Extracted page text data:
========================================================================

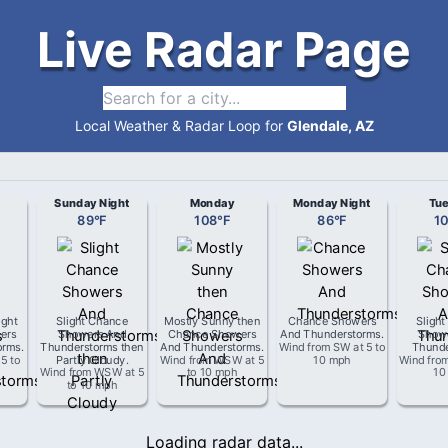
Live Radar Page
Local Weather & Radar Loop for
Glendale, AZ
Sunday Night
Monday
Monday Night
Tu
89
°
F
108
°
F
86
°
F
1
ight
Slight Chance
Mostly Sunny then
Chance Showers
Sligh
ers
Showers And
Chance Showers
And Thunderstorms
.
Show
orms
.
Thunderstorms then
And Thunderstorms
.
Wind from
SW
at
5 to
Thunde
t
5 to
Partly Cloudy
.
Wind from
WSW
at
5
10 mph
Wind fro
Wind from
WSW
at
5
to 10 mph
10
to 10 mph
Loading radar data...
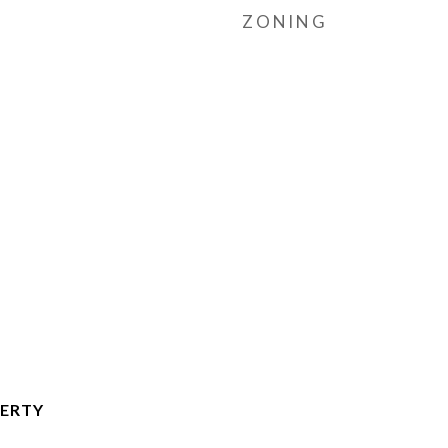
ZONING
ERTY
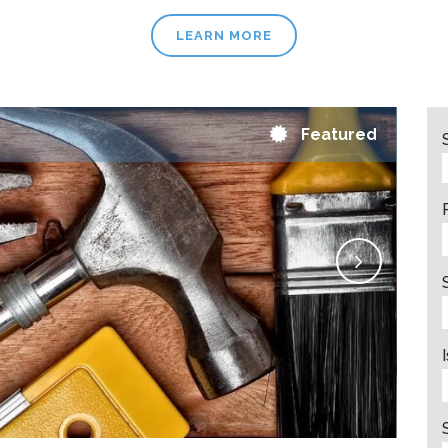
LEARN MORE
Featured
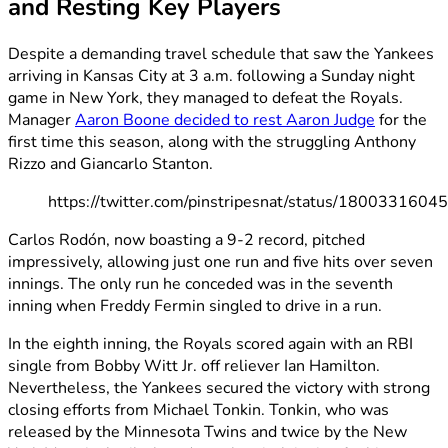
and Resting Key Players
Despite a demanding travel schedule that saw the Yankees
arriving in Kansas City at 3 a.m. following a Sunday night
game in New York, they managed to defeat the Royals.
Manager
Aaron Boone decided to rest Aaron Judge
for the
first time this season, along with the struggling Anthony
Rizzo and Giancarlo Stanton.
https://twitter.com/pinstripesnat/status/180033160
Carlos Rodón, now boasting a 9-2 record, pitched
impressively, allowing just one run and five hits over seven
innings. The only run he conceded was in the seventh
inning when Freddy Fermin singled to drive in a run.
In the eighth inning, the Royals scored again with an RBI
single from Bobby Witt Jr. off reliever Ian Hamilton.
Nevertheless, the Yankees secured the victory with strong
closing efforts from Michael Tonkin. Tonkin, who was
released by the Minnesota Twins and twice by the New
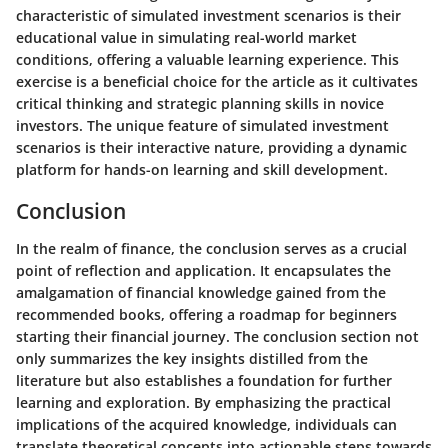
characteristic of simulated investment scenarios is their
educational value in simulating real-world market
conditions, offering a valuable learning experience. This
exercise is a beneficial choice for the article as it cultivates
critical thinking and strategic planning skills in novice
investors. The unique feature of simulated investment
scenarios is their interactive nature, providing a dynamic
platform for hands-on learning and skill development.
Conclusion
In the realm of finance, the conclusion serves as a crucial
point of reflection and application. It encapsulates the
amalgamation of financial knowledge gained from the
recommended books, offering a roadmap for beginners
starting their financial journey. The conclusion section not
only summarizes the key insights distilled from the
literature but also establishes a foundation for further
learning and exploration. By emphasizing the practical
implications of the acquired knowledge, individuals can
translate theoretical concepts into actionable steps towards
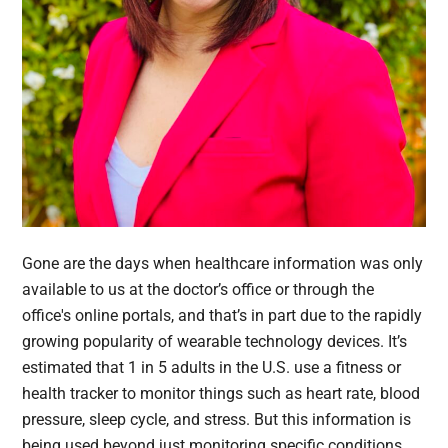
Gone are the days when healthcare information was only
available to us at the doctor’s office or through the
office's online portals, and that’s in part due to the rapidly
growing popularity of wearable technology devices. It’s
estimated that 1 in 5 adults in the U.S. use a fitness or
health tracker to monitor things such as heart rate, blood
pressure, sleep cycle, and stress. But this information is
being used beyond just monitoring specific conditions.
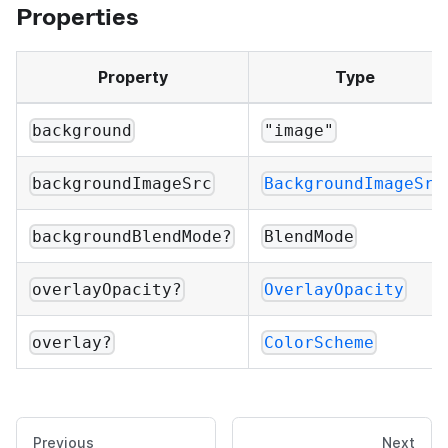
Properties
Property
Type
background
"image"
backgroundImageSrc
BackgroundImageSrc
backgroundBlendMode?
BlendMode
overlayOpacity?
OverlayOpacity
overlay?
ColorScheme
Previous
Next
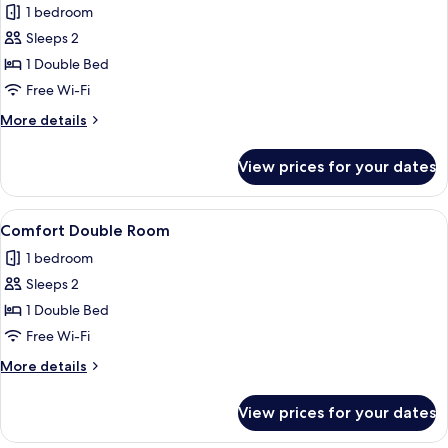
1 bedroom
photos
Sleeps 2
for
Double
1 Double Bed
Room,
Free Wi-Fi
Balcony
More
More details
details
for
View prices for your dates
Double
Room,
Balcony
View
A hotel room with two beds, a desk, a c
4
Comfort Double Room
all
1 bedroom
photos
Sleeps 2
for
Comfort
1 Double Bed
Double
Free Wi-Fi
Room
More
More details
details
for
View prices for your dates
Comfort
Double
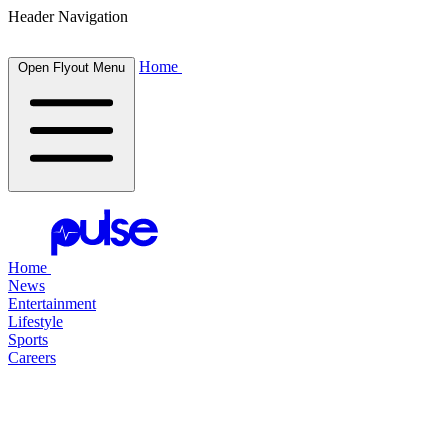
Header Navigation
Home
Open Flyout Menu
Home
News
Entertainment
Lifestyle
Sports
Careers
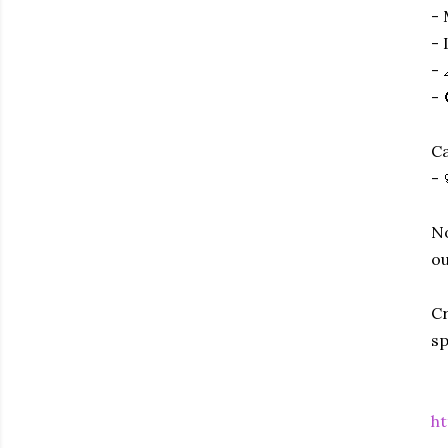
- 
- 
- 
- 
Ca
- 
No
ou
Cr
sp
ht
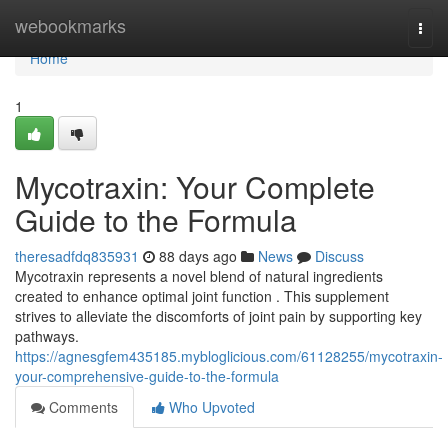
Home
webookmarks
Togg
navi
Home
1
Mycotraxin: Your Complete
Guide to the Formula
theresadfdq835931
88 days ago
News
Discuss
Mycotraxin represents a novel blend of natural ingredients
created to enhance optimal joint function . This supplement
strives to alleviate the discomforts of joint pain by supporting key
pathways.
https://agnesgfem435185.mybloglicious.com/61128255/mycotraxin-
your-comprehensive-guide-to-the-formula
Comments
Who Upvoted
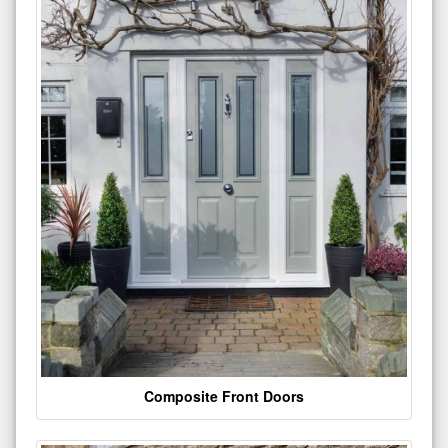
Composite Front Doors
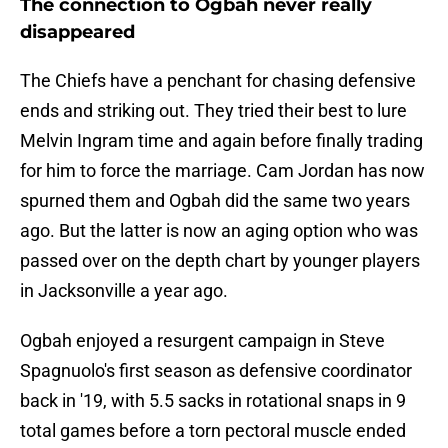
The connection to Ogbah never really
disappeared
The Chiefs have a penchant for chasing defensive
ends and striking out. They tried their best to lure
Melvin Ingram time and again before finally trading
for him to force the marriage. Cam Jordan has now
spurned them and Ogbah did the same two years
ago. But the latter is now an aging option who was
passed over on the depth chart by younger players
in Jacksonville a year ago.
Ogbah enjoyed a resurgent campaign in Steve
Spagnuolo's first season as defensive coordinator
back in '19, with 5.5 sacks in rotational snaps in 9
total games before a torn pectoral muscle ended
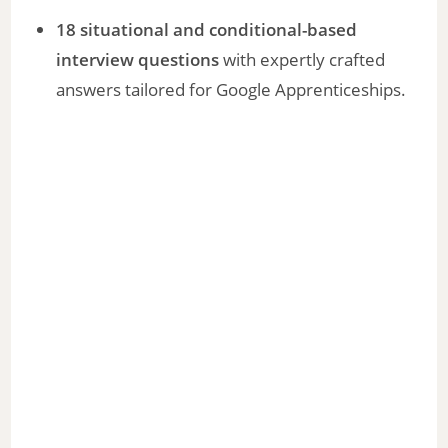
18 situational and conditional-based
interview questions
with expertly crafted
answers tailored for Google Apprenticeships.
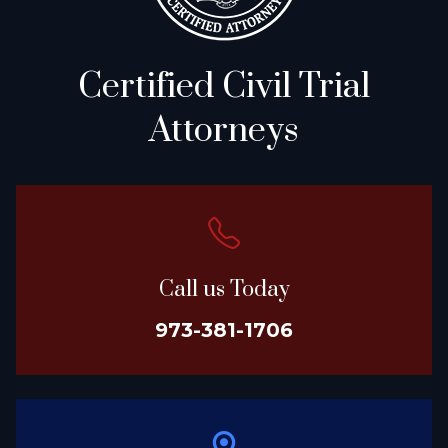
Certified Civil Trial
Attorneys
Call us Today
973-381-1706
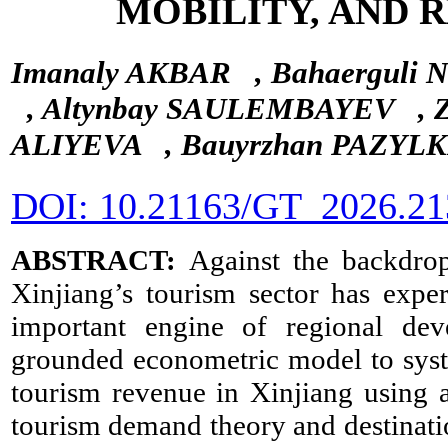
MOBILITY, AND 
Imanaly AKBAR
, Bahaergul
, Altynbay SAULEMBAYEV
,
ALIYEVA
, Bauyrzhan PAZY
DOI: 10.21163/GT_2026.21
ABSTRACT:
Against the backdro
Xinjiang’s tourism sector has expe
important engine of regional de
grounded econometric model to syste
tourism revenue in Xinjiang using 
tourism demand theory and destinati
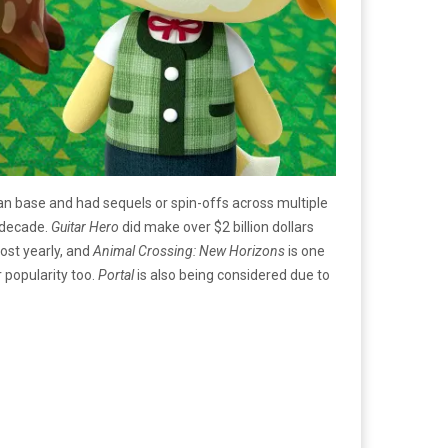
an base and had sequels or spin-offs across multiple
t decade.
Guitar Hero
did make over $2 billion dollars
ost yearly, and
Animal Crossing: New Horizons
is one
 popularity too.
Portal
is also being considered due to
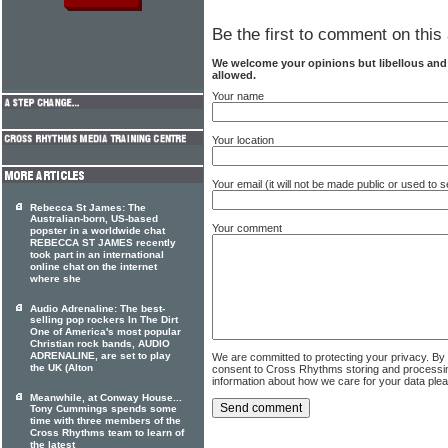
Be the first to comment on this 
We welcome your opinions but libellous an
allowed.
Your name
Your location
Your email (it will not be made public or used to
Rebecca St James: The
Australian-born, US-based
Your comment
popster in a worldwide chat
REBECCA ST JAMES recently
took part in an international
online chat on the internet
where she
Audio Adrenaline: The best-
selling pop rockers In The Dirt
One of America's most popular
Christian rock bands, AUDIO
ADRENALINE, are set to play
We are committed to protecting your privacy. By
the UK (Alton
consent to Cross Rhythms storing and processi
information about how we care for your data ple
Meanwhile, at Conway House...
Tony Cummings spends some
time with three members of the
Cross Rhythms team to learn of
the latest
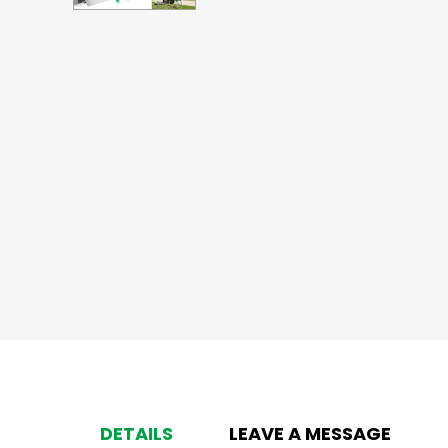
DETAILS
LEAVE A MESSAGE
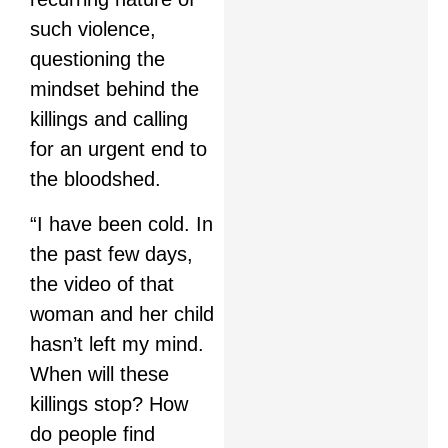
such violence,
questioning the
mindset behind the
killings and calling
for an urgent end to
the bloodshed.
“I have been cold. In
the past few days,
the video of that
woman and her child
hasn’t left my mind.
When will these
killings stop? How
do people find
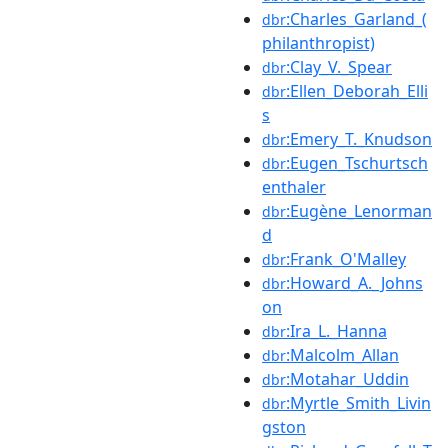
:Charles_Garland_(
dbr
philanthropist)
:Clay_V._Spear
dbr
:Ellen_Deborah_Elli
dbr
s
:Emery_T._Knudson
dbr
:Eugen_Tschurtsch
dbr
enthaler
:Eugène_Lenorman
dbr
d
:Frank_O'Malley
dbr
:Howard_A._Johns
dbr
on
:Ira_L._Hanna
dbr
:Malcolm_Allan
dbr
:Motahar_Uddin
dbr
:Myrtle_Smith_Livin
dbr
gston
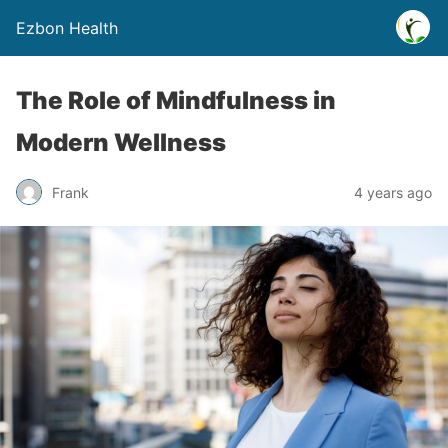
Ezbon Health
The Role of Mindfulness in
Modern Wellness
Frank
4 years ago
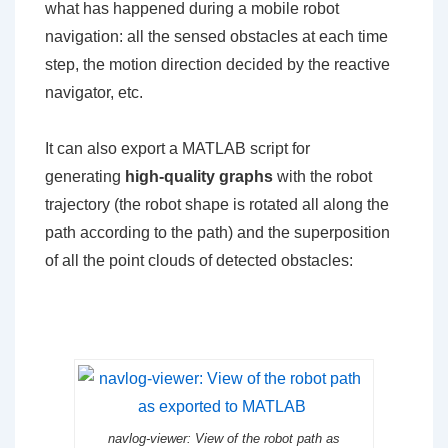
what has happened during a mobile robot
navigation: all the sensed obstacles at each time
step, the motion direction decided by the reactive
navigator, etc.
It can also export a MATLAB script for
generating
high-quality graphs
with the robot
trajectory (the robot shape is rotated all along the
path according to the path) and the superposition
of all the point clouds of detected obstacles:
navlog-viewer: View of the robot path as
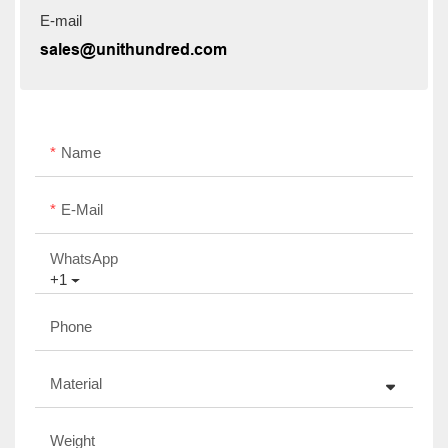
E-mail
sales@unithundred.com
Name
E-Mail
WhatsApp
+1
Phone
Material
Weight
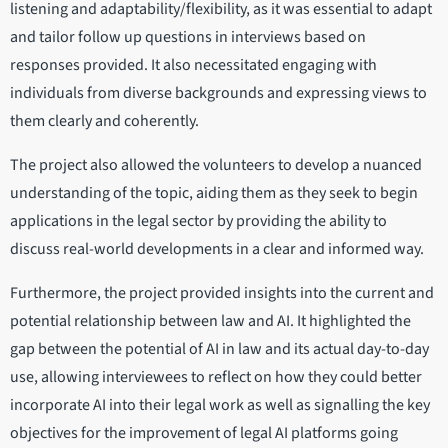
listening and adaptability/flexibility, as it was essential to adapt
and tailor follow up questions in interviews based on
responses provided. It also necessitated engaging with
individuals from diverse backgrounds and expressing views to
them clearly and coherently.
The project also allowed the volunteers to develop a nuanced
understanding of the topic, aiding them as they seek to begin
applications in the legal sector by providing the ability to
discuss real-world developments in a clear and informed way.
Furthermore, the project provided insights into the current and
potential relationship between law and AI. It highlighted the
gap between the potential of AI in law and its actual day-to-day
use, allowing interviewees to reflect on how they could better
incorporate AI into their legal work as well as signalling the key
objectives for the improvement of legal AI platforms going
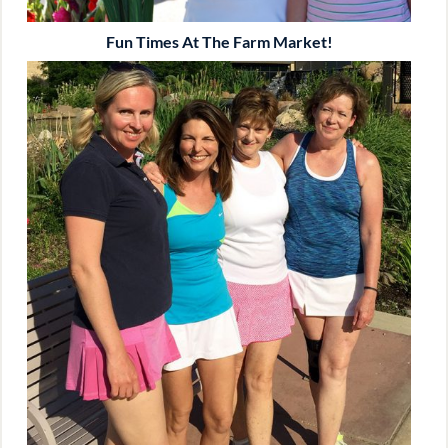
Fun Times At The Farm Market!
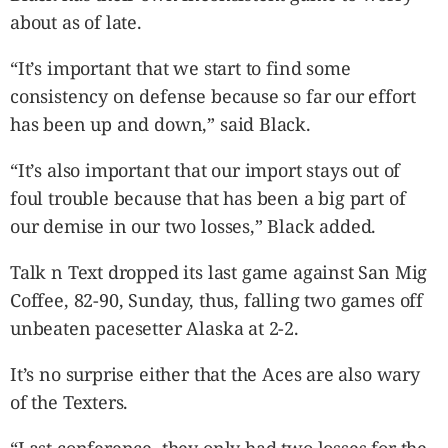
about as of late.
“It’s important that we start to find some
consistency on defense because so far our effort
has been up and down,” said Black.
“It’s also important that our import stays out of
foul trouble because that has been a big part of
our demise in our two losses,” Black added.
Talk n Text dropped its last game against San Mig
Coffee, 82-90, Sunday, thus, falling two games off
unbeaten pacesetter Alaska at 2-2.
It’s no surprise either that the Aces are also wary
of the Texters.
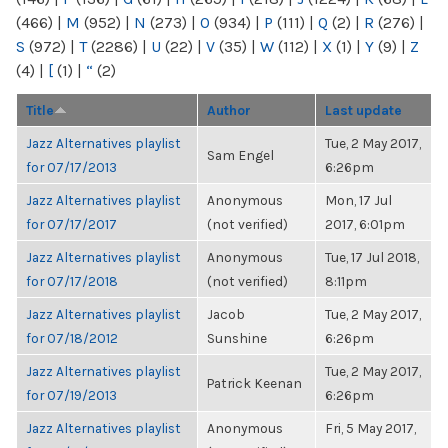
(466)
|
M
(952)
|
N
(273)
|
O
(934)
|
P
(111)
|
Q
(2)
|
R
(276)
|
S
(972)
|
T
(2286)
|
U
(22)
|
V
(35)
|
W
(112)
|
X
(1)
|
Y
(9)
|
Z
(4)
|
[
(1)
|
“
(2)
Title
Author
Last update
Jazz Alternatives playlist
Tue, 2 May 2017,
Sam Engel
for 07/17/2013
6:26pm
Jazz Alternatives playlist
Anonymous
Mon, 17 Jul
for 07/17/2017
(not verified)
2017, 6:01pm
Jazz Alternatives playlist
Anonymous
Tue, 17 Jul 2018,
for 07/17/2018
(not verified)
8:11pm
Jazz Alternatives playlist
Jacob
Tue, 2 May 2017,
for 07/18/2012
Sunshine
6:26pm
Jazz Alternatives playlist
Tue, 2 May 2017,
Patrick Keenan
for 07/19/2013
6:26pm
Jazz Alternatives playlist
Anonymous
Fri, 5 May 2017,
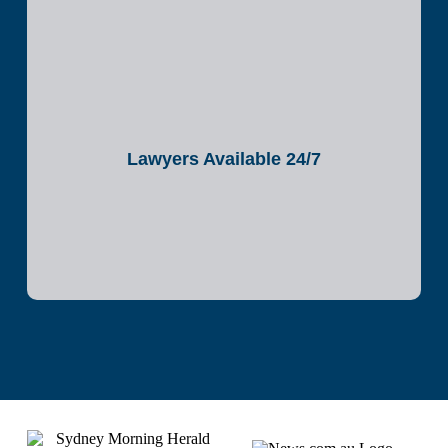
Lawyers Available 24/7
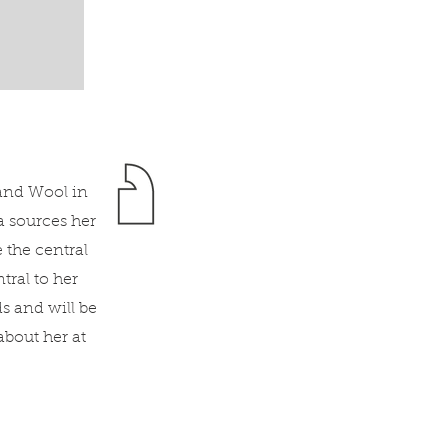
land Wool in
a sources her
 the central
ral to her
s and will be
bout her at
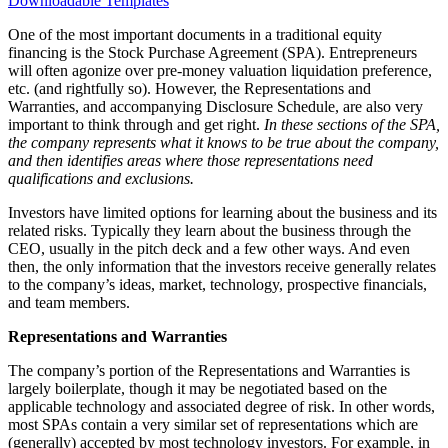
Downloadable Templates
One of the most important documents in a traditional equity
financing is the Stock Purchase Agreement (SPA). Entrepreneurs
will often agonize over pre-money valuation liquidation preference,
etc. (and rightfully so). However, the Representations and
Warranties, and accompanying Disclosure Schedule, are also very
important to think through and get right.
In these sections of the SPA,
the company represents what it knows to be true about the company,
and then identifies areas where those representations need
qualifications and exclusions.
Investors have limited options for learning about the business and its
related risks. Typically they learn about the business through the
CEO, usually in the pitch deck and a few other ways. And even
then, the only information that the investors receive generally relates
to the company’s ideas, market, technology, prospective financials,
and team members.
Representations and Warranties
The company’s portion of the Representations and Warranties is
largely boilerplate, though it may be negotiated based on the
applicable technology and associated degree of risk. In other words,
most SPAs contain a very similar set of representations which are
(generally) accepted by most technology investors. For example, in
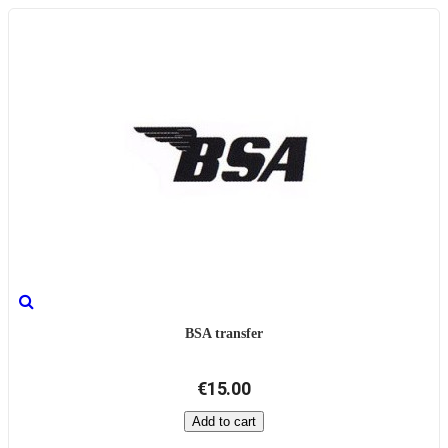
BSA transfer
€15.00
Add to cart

========================================================================

§ **What is being asked**
Exactly the lines from the one containing "a sources her" through the end of the data above: repeat those, both ends included, and nothing else. Skip the pictures.

§ **Completed exercise**
a sources her
 the central
ral to her
s and will be
bout her at
Downloadable Templates
One of the most important documents in a traditional equity
financing is the Stock Purchase Agreement (SPA). Entrepreneurs
will often agonize over pre-money valuation liquidation preference,
etc. (and rightfully so). However, the Representations and
Warranties, and accompanying Disclosure Schedule, are also very
important to think through and get right.
In these sections of the SPA,
the company represents what it knows to be true about the company,
and then identifies areas where those representations need
qualifications and exclusions.
Investors have limited options for learning about the business and its
related risks. Typically they learn about the business through the
CEO, usually in the pitch deck and a few other ways. And even
then, the only information that the investors receive generally relates
to the company’s ideas, market, technology, prospective financials,
and team members.
Representations and Warranties
The company’s portion of the Representations and Warranties is
largely boilerplate, though it may be negotiated based on the
applicable technology and associated degree of risk. In other words,
most SPAs contain a very similar set of representations which are
(generally) accepted by most technology investors. For example, in
BSA transfer
€15.00
Add to cart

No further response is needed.